To Better Stand on the Shoulder of Giants: Learning to Identify Potentially Influential Literature
Rui Yan

(Nominated for Best Student Paper)

ABSTRACT
Usually scientists breed research ideas inspired by previous publications, but they are unlikely to follow all papers in the unbounded literature collection: scientific research evolves at an unprecedented speed. The volume of literature publications keeps on expanding extremely fast, whilst not all papers contribute equal influence to the academic society. Being aware of potentially influential litera ture would put one in an advanced position in choosing important research references. Hence, estimation of potential influence is of great significance and is challenging. We study an interesting problem of identifying potentially influential literature. We examine a set of hypotheses on what are the fundamental characteristics for highly cited papers and find some interesting patterns. Based on these observations, we learn to identify potentially influential literature via Future Influence Prediction (FIP), which aims to estimate the influential degree of each literature in the future. The system takes a series of features of a particular publication as input and produces as output the estimated citation counts of that article after a given time period. We consider several regression models to formulate the learning process and evaluate their performance based on the coefficient of determination (R2). Experimental results on a real-large data set show a mean average predictive performance of 83.6% measured in R2, which significantly outperforms alternative algorithms. We apply the learned model to the application of bibliography recommendation and obtain prominent performance improvement in terms of Mean Average Precision (MAP).

 

BibRank: a Language-Based Model for Co-Ranking Entities in Bibliographic Networks      
Laure Soulier; Lamjed Ben Jabeur; Lynda Tamine; Wahiba Bahsoun

ABSTRACT
Bibliographic documents are basically associated with many entities including authors, venues, affiliations, etc. While bibliographic search engines addressed mainly relevant document ranking according to a query topic, ranking other related relevant bibliographic entities is still challenging. Indeed, document relevance is the primary level that allows inferring the relevance of the other entities regardless of the query topic. In this paper, we propose a novel integrated ranking model, called BibRank, that aims at ranking both document and author entities in bibliographic networks. The underlying algorithm propagates entity scores through the network by means of citation and authorship links. Moreover, we propose to weight these relationships using content-based indicators that estimate the topical relatedness between entities. In particular, we estimate the common similarity between homogeneous entities by analyzing marginal citations. We also compare document and author language models in order to evaluate the level of author’s knowledge on the document topic and the document representativeness of author’s knowledge. Experiment results on the representative CiteSeerX dataset show that BibRank model outperforms state-of-the-art ranking models with a significant improvement.

 

Modeling and Exploiting Heterogeneous Bibliographic Networks for Expertise Ranking
Hongbo Deng; Jiawei Han; Michael R. Lyu; Irwin King

Nominated for Vannevar Bush Best Paper

ABSTRACT
Recently expertise retrieval has received increasing interests in both academia and industry. Finding experts with demonstrated expertise for a given query is a nontrivial task especially from a large-scale Web 2.0 systems, such as question answering and bibliography data, where users are actively publishing useful content online, interacting with each other, and forming social networks in various ways, leading to heterogeneous networks in addition to the large amounts of textual content information. Many approaches have been proposed and shown to be useful for expertise ranking. However, most of these methods only consider the textual documents while ignore heterogeneous network structures or can merely integrate with one additional kind of information.

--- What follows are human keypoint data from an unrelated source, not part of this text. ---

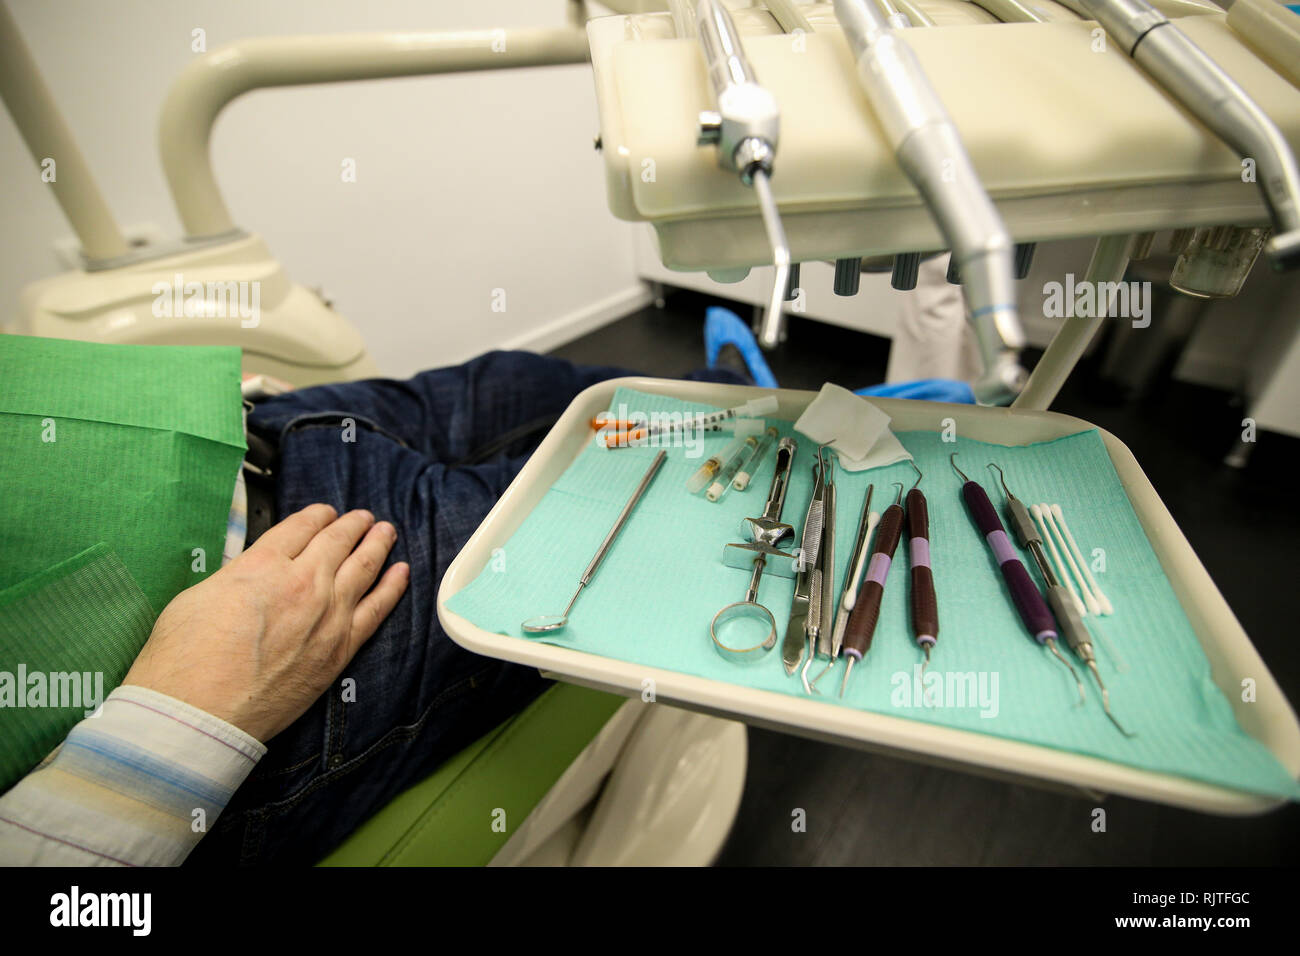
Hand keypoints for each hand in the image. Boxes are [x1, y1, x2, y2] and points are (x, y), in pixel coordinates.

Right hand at [124, 504, 409, 741]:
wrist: (201, 713)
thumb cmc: (184, 662)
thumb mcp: (196, 597)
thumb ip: (235, 578)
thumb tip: (250, 576)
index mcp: (261, 565)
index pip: (299, 528)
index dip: (315, 517)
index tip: (324, 514)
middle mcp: (302, 583)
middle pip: (336, 542)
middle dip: (352, 526)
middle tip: (363, 518)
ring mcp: (327, 615)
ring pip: (363, 568)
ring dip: (377, 545)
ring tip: (386, 532)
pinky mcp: (341, 648)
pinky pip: (377, 609)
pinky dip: (392, 587)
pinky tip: (401, 572)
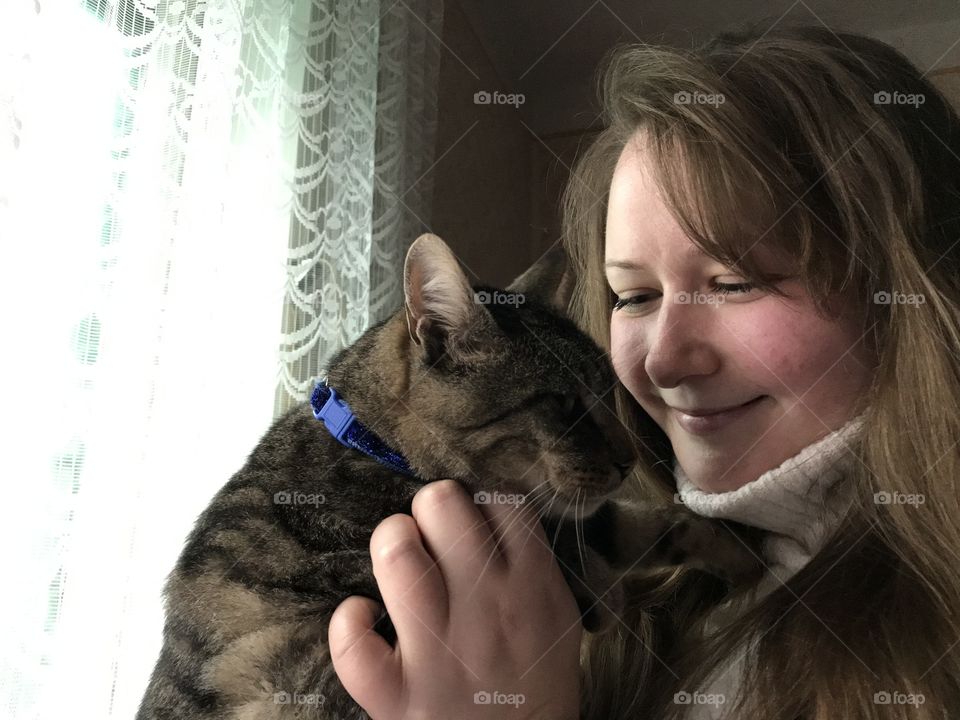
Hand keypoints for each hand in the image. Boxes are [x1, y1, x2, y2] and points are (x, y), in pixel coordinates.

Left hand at [328, 479, 582, 719]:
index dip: (480, 499)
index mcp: (531, 584)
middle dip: (430, 509)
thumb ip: (531, 559)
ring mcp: (438, 650)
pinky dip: (349, 624)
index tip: (474, 519)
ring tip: (398, 562)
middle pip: (441, 505)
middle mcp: (485, 607)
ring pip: (395, 556)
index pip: (500, 499)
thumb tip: (491, 508)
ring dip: (391, 545)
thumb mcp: (558, 613)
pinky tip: (362, 618)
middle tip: (433, 536)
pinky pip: (353, 644)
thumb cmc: (537, 678)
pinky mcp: (398, 694)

None of them can fully exploit the characteristics of heterogeneous networks. In this paper, we propose a joint regularization framework to enhance expertise retrieval by modeling heterogeneous networks as regularization constraints on top of document-centric model. We argue that multi-typed linking edges reveal valuable information which should be treated differently. Motivated by this intuition, we formulate three hypotheses to capture unique characteristics for different graphs, and mathematically model those hypotheses jointly with the document and other information. To illustrate our methodology we apply the framework to expert finding applications using a bibliography dataset with 1.1 million papers and 0.7 million authors. The experimental results show that our proposed approach can achieve significantly better results than the baseline and other enhanced models.